Furthermore, 2,567 female and 2,567 male patients were perfect matched pairs for better analyses, baseline clinicopathological characteristics after perfect propensity-score-matched (PSM) analyses were also showed in Table 2, the differences between two groups were eliminated with regard to primary tumor site, age, therapy, marital status, race, grade, tumor size (all factors P = 1.0). After PSM, the median survival time of male patients was 106 months (95% CI [98.90–113.10]), while matched female patients were 162 months (95% CI [143.26–180.74]). Consistently, female patients had a significantly longer overall survival time than male patients in GIST (HR = 1.470, P < 0.0001, Fig. 2B).
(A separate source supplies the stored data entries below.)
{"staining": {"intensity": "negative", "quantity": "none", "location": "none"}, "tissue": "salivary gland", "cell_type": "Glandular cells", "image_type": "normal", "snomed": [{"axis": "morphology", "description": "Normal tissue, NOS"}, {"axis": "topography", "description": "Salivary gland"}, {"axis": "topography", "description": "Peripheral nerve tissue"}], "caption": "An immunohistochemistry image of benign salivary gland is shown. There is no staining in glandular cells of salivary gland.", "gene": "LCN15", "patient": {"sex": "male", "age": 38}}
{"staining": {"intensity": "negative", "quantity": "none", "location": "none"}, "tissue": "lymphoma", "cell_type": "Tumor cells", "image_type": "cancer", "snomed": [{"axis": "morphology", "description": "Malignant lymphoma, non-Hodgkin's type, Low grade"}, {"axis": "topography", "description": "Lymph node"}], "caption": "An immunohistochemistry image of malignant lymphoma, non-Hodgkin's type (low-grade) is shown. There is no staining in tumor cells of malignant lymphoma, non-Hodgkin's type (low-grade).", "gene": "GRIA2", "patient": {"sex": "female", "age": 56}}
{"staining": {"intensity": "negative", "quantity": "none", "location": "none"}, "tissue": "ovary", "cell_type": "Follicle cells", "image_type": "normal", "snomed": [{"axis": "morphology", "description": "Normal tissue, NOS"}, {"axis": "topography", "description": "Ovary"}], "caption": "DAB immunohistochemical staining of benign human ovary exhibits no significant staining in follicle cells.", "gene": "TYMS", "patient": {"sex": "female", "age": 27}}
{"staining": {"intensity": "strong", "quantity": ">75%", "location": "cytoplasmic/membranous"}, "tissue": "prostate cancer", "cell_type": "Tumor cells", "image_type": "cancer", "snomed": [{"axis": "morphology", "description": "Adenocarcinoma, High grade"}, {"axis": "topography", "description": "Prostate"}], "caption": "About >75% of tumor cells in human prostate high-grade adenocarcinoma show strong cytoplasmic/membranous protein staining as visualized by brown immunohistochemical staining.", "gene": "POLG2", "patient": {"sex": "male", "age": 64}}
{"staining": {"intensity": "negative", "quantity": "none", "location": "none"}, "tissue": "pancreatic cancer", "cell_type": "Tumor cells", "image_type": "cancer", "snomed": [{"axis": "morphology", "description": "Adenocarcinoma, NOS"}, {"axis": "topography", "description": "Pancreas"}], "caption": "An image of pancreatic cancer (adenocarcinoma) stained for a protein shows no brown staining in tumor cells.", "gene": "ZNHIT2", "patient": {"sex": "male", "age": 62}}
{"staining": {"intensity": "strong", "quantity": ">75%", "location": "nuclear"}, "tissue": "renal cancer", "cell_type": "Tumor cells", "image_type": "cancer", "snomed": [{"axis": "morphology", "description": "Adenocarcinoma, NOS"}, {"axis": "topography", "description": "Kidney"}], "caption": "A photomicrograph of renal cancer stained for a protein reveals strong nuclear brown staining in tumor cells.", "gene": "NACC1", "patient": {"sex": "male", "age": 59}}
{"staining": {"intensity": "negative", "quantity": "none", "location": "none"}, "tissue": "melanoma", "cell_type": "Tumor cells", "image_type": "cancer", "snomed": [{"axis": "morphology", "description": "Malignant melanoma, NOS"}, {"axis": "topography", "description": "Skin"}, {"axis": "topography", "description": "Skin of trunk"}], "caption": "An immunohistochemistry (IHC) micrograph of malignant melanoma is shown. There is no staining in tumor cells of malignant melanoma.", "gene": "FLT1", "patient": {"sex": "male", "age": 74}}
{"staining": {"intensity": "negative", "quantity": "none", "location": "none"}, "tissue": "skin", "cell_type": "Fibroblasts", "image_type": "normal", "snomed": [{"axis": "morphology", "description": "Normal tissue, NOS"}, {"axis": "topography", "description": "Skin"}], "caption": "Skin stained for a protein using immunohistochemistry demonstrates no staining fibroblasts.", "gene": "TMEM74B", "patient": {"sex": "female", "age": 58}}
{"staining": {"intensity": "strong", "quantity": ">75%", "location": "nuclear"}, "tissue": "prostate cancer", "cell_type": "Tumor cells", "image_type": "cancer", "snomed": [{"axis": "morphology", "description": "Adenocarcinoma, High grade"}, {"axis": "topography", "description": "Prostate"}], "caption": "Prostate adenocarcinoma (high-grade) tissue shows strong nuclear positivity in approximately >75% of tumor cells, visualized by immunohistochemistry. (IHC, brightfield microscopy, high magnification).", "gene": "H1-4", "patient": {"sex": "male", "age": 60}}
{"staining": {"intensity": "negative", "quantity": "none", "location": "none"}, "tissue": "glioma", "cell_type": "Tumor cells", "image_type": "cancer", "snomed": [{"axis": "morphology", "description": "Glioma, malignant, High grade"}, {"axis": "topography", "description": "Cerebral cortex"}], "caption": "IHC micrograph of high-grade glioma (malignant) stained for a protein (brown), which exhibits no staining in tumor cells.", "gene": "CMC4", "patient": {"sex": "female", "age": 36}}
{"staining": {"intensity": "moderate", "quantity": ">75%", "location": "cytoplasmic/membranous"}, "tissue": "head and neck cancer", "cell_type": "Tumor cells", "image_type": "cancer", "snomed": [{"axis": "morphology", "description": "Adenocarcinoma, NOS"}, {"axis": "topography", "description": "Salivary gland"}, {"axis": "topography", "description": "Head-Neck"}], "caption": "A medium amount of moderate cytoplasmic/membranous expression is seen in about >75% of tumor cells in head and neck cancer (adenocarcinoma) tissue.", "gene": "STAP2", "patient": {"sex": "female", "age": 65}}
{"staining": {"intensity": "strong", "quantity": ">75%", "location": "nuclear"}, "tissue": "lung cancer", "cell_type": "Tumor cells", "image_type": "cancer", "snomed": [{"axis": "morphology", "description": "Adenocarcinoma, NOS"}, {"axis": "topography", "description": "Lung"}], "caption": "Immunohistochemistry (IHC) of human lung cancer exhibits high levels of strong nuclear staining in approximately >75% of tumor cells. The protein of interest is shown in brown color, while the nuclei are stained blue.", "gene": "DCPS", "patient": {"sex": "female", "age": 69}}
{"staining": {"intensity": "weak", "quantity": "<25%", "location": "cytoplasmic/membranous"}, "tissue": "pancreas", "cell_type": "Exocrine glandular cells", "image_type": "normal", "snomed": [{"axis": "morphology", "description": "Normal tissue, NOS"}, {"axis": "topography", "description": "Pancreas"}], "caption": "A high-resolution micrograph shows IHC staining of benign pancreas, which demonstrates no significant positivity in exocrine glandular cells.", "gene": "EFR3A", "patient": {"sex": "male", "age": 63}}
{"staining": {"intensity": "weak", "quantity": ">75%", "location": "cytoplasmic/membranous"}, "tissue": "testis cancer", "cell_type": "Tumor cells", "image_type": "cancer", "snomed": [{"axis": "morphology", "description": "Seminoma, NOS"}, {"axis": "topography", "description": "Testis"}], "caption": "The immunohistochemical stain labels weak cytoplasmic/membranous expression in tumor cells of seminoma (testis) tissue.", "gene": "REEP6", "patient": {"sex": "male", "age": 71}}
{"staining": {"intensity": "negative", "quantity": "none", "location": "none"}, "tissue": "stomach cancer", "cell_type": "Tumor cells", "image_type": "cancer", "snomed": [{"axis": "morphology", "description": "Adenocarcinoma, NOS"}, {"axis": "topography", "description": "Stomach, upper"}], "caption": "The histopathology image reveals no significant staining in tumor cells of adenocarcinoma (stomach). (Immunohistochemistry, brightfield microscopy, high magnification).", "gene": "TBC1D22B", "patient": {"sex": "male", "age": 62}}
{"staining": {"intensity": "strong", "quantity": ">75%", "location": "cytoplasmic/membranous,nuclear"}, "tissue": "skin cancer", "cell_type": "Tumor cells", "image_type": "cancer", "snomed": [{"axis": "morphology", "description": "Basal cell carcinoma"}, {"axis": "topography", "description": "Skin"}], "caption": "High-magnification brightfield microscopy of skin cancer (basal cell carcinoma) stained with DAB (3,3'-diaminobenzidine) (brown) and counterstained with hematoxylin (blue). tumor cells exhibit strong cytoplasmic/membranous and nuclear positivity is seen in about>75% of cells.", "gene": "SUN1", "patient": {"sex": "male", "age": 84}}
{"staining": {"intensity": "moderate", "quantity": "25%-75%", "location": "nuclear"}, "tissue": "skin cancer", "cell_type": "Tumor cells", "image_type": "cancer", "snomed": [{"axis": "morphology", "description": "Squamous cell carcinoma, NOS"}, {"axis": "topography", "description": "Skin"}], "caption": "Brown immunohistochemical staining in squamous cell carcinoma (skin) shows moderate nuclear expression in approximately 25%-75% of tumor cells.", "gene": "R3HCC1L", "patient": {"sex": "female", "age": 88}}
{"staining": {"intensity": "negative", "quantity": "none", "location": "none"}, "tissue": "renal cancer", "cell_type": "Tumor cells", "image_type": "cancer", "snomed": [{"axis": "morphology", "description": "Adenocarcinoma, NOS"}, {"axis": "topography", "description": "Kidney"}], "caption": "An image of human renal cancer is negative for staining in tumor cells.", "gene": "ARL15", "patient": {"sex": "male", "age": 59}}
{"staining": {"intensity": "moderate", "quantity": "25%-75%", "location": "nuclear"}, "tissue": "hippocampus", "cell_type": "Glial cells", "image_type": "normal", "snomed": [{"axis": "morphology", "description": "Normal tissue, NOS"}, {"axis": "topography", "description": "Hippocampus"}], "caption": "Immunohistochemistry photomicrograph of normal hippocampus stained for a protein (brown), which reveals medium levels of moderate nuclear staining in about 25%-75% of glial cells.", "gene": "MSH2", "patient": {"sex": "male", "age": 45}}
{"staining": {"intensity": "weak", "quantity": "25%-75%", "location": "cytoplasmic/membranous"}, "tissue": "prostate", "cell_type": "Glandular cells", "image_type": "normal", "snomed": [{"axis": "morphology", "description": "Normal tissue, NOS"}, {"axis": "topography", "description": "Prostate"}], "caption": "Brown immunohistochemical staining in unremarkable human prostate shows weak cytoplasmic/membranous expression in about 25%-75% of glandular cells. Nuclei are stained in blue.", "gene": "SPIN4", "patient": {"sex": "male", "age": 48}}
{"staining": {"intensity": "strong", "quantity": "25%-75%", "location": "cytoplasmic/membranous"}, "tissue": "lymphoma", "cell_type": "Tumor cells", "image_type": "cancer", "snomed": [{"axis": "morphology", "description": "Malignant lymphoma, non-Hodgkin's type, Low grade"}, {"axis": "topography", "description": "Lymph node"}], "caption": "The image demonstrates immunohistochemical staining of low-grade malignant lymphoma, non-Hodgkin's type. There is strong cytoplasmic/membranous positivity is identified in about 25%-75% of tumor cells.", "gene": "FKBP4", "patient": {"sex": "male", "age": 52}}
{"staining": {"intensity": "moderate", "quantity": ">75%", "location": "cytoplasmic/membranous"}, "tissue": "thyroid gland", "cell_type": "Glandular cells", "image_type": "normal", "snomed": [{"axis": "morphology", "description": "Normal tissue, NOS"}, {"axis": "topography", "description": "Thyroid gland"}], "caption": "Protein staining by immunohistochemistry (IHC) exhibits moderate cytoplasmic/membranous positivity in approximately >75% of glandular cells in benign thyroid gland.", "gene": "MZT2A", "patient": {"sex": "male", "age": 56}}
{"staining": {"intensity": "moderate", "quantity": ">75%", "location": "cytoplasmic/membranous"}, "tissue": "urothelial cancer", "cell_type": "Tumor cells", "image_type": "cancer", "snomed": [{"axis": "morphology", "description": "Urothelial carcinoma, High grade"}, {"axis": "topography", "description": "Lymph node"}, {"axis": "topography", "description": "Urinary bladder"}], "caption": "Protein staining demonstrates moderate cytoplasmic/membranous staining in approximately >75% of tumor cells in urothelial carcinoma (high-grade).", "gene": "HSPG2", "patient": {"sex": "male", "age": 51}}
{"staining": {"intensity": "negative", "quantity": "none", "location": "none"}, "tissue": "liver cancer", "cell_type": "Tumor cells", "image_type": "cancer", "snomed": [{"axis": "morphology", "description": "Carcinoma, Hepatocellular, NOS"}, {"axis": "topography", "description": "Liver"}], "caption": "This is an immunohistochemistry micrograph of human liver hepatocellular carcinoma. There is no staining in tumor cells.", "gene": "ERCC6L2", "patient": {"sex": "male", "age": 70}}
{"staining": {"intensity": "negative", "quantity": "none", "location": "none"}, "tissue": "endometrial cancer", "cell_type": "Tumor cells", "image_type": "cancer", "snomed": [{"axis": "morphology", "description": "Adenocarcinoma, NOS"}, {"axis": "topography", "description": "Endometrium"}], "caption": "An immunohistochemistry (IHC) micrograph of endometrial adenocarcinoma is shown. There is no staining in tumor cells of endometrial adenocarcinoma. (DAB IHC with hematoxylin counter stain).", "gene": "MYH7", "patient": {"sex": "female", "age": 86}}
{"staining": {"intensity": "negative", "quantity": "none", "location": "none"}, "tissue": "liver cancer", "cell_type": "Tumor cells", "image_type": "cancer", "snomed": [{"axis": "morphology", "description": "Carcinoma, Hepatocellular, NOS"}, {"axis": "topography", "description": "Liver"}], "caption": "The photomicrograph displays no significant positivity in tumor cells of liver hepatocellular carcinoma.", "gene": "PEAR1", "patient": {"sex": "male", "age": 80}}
Identification of biological processes and signaling pathways distinguishing certain subtype by gene set enrichment analysis (GSEA)

Significant gene sets were visualized as interaction networks with Cytoscape and Enrichment Map (Merico et al., 2010). For analysis of male and female expression differences, we chose 18 female vs. 18 male matched samples with equal tumor size for Cytoscape and Gene Set Enrichment Analysis. Compared to female patients, interferon signaling, cytokine signaling in immune system, immune checkpoint (PD1, TCR, CTLA4) and circadian expression were significantly up-regulated in subtype of male patients (Figs. 3A3D). However, pathways of oxidative phosphorylation, TCA cycle and respiratory electron transport were up-regulated in subtype of female patients compared to male patients (Figs. 3A, 3E3G).

Gene set enrichment analyzes between subtypes by gender and subtypes by lncRNAs.

Figure 3: Gene set enrichment analyzes between subtypes by gender and subtypes by lncRNAs.

(A) Cytoscape map showing the upregulated and downregulated biological pathway in 18 male patients compared to matched 18 female GIST patients. (B–D) GSEA maps showing main upregulated pathway in male patients. (E–G) GSEA maps showing main upregulated pathway in female patients. (H) Cytoscape map showing the upregulated biological pathway in the subtype G3/4 GIST patients (tumor size > 5 cm) compared to G1/2 GIST patients (tumor size < 5 cm). (I–K) GSEA map showing the main upregulated pathway in G1/2 patients. (L–N) GSEA map showing the main upregulated pathway in G3/4 patients. Orange nodes mean upregulated gene sets, blue nodes mean downregulated gene sets, node size is proportional to the total number of genes within each gene set.

Subtypes G1 and G2, G3 and G4 were combined for analysis, and referred as G1/2 (small size) and G3/4 (large size) respectively. Compared to subtype G1/2, most signaling pathways showed up-regulated in subtype G3/4, including DNA repair, carbohydrates metabolism, protein metabolism and lysosome pathway which might be involved in carcinogenesis or development of GIST (Figs. 3H, 3L3N). A few signaling pathways such as olfactory signaling, olfactory transduction signaling and hedgehog pathway were up-regulated in subtype G1/2 compared to G3/4 (Figs. 3I3K).

These analysis results suggested that different gender and lncRNAs subtypes of GISTs might arise from distinct abnormalities of biological signaling pathways.

lncRNA Markers selection and associated expression pattern between four subtypes

A total of 32 featured lncRNAs were identified to be significantly different expression between subtype G1/2 and subtype G3/4 by the Comparative Marker Selection algorithm, and their expression style were plotted in Fig. 4A. As lncRNAs’ functions are closely associated with their transcript abundance (Du et al., 2013), six lncRNAs LRRC75A-AS1, HYMAI, MALAT1, NEAT1, XIST and FTX with high expression value were recruited for further study.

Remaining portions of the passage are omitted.